TempleHill · 02/04/2025 18:10

MN is super against any form of surrogacy. I would suggest joining the UK surrogacy Facebook group. You can meet surrogates who have done it. Many surrogates in that group have experience helping gay couple. Most are still in contact. It is a noble thing to do.

Most dont stay in touch. The ongoing UK research shows this.

I couldn't have children and I adopted 2 older, neglected children. I am not going to suggest that everyone in my situation should do the same - adoption is an absolute roller coaster - but the loss of birth mother is imo a massive thing. Absolutely not something we should be deliberately inflicting on children to satisfy the desires of adults.
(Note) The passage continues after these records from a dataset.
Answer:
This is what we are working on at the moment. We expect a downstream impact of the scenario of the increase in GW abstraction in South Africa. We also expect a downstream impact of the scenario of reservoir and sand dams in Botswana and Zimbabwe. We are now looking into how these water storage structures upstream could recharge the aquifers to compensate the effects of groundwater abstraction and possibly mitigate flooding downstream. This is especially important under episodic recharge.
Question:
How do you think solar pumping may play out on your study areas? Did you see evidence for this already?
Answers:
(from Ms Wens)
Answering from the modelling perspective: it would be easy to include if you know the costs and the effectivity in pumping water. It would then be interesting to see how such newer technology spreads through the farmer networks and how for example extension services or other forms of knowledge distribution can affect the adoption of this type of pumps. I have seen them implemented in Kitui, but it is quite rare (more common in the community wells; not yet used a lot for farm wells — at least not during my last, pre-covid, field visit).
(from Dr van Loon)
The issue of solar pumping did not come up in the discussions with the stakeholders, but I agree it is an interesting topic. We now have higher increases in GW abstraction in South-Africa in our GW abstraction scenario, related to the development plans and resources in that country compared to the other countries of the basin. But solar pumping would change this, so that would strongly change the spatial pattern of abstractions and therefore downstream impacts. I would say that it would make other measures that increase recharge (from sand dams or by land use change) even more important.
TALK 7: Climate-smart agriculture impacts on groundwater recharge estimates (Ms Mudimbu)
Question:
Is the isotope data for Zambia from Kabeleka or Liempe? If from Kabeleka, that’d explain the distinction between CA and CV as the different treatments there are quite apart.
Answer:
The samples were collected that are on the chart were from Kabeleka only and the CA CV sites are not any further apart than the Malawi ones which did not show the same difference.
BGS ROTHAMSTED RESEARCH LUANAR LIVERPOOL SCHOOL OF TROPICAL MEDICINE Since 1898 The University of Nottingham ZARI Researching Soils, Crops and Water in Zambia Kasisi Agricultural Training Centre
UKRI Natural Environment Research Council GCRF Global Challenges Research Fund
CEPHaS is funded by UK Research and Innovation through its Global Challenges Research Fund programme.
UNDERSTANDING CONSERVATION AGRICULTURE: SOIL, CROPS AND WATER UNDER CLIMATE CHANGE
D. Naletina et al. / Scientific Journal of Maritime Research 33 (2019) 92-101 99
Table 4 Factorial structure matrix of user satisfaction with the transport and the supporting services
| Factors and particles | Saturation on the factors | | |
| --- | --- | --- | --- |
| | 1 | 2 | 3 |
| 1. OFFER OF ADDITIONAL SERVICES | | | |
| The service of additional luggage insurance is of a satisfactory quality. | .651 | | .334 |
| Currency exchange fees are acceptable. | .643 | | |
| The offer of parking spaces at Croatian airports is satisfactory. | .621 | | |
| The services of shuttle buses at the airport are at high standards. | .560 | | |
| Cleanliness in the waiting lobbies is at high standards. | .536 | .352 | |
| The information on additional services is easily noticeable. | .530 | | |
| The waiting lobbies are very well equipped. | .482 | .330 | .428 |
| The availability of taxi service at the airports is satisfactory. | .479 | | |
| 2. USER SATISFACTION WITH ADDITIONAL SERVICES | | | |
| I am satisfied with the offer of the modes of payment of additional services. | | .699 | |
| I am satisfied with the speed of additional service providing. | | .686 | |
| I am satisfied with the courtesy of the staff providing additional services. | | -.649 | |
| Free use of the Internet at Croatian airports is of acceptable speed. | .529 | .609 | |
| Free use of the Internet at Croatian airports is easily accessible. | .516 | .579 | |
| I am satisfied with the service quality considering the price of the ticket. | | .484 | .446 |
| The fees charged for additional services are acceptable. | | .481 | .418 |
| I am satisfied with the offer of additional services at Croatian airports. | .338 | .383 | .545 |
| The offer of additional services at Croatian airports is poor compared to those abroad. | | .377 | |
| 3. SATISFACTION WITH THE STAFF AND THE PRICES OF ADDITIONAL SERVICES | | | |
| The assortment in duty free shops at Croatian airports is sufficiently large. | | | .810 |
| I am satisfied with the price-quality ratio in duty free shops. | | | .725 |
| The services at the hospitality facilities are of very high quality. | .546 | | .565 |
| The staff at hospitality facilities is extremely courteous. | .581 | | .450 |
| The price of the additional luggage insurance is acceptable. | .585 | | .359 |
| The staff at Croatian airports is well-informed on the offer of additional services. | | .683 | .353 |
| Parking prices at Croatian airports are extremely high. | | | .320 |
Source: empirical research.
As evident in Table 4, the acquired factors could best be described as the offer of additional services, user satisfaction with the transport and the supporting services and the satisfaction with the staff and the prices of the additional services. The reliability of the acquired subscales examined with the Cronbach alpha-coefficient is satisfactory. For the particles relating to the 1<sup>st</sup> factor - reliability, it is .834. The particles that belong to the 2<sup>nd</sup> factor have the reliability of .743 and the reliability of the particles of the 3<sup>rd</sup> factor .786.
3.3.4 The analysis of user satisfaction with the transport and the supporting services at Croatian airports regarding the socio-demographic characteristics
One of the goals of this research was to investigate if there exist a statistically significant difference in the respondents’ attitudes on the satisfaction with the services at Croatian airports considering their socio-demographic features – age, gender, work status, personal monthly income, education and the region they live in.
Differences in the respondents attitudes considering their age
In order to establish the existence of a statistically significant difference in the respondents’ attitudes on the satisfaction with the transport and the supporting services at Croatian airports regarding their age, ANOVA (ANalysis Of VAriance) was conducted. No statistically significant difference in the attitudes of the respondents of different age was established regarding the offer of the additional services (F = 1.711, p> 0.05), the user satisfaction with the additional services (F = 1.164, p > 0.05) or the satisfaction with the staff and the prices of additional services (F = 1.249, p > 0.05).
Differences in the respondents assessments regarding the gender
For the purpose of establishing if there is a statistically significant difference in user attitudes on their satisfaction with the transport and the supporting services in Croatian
KnickerlessParsons · 02/04/2025 23:19

What would happen if the pregnancy went wrong and the baby was disabled in some way (mentally or physically) and your friends decided they didn’t want the baby? Would you keep it? Could you afford to keep it? Would you feel different about keeping it if it wasn’t your egg?

Esme123ttttt · 04/08/2025 02:01

TheTwirlyPoos · 18/03/2025 15:35

We have two good friends, they are gay.
They are desperate for a baby and I'd love to help them.
I've had two children of my own and am done.
My husband is uncertain and concerned I will become too attached etc.
Where do we start thinking about this?!